In furtherance of the fourth embodiment, the video summarization means further includes a frame scoring means to score each non-incumbent frame in a new set of frames received from the video recording means with respect to the other frames in the new set, and with respect to each incumbent frame included in the stream summary from a prior iteration. The summarization means further includes a frame selection means to select frames, from a pool including the non-incumbent and the incumbent frames, based on a solution to an objective function that optimizes the frame scoring for the selection. The video summarization means further includes a summary updating means to update the stream summary stored in a memory in response to selecting a non-incumbent frame in preference over an incumbent frame.

In furtherance of the embodiment immediately above the summary updating means is to add to the stream summary each non-incumbent frame selected, and add to the stream summary a coverage score associated with each non-incumbent frame selected. The frame scoring means is further to compute a feature vector for each frame in the set, compute a non-incumbent coverage score, based on the feature vectors, for each frame in the set with respect to the other frames in the set, compute a coverage vector by joining the non-incumbent coverage scores with the stored coverage scores, and compute a 2D diversity matrix, based on the feature vectors, the matrix including a diversity score for each frame in the in the set with respect to the other frames in the set and with respect to each incumbent frame. The frame selection means is further to solve an objective function including the coverage vector and the diversity matrix for an optimization vector having the maximum diversity score and maximum coverage score, and select the non-incumbent frames and incumbent frames identified by the optimization vector.

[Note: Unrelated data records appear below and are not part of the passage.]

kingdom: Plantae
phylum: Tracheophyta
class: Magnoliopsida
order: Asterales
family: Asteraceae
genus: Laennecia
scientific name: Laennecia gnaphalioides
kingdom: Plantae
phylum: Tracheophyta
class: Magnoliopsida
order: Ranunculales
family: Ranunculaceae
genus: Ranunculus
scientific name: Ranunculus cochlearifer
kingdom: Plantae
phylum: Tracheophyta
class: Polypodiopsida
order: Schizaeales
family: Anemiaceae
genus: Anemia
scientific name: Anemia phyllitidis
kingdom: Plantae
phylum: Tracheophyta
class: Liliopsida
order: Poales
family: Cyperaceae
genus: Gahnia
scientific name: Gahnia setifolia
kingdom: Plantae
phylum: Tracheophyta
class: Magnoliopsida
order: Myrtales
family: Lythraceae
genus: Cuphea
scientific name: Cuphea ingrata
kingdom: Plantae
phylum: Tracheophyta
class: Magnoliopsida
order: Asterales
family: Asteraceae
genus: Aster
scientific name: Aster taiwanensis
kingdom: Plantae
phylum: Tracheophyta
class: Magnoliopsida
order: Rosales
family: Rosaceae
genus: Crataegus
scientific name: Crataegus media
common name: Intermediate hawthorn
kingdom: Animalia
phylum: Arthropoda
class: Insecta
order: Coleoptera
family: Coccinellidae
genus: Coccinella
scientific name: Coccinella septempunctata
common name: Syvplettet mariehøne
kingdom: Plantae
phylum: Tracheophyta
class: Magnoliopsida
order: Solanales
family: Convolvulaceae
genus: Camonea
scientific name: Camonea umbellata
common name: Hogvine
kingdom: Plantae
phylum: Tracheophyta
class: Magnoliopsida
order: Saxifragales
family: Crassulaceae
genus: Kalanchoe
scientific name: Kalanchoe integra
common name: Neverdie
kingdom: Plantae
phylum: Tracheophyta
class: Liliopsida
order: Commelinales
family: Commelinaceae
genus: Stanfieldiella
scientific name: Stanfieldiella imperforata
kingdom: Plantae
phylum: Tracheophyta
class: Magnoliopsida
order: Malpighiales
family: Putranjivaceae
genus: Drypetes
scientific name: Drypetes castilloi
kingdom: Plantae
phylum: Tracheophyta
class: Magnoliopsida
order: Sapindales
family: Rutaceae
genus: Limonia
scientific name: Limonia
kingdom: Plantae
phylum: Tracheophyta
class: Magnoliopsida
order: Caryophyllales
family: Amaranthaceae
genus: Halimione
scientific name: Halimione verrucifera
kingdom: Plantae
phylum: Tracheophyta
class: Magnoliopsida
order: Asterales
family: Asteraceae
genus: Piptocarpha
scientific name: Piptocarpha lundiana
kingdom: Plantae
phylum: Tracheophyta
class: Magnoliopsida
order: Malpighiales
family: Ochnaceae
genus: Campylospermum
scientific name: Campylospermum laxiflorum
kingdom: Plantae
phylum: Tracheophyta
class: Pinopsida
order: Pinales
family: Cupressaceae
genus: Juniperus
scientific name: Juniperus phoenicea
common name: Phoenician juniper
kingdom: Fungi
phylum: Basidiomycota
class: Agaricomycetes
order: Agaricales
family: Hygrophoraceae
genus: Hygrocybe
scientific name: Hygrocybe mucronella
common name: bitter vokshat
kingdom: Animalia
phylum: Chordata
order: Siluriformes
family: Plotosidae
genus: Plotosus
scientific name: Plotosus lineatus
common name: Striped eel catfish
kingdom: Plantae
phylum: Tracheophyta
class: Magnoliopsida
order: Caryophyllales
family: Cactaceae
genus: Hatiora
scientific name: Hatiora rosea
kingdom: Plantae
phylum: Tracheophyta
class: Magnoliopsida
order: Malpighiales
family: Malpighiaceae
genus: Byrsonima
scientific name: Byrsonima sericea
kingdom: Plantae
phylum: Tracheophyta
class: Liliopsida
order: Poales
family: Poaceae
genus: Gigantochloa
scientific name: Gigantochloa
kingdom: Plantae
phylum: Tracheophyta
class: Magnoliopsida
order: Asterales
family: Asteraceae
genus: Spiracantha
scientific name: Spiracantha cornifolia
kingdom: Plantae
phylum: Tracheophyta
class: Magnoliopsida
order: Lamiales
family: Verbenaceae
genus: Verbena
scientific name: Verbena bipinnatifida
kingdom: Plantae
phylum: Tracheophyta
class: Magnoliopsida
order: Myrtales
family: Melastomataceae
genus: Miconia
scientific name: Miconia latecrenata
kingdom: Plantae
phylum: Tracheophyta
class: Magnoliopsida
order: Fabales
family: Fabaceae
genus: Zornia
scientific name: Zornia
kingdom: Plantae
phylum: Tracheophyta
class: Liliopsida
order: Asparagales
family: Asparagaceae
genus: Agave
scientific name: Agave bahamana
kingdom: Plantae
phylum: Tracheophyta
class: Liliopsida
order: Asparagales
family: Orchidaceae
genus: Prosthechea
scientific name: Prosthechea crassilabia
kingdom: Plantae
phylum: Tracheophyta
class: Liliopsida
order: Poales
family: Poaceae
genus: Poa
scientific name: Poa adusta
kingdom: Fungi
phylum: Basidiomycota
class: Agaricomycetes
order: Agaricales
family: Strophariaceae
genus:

In furtherance of the embodiment immediately above, the system further includes a secondary memory to store each frame and associated coverage value removed from a stream summary slot, and the frame selection means is to perform a secondary selection of frames, from a pool of frames including those associated with the summary frame slots and those stored to the secondary memory, based on a solution to the objective function that optimizes the frame scoring for the selected frames.

It will be recognized that the embodiments are not limited to the exemplary embodiments so described, but can be practiced with modification and alteration without departing from the scope of the appended claims. For example, the above embodiments may include specific combination of features. However, the above embodiments are not limited in this regard and, in embodiments, the above embodiments may include undertaking only a subset of such features, undertaking a different order of such features, undertaking a different combination of such features, and/or undertaking additional features than those features explicitly listed. Scope should, therefore, be determined with reference to the appended claims, along with the full scope of equivalents to which such claims are entitled.

Claims

1. A captured video data stream summarization method, comprising:

receiving a stream of consecutively exposed video data frames from a camera hardware module (CM);

iteratively evaluating a stream summary comprising one or more of the video data frames based on each new set of frames received from the CM, wherein the evaluating further comprises: scoring each non-incumbent frame in a new set of frames received from the CM with respect to the other frames in the new set, and with respect to each incumbent frame included in the stream summary from a prior iteration; and selecting frames, from a pool including the non-incumbent and the incumbent frames, based on a solution to an objective function that optimizes the frame scoring for the selection; and

updating the stream summary stored in a memory in response to selecting a non-incumbent frame in preference over an incumbent frame.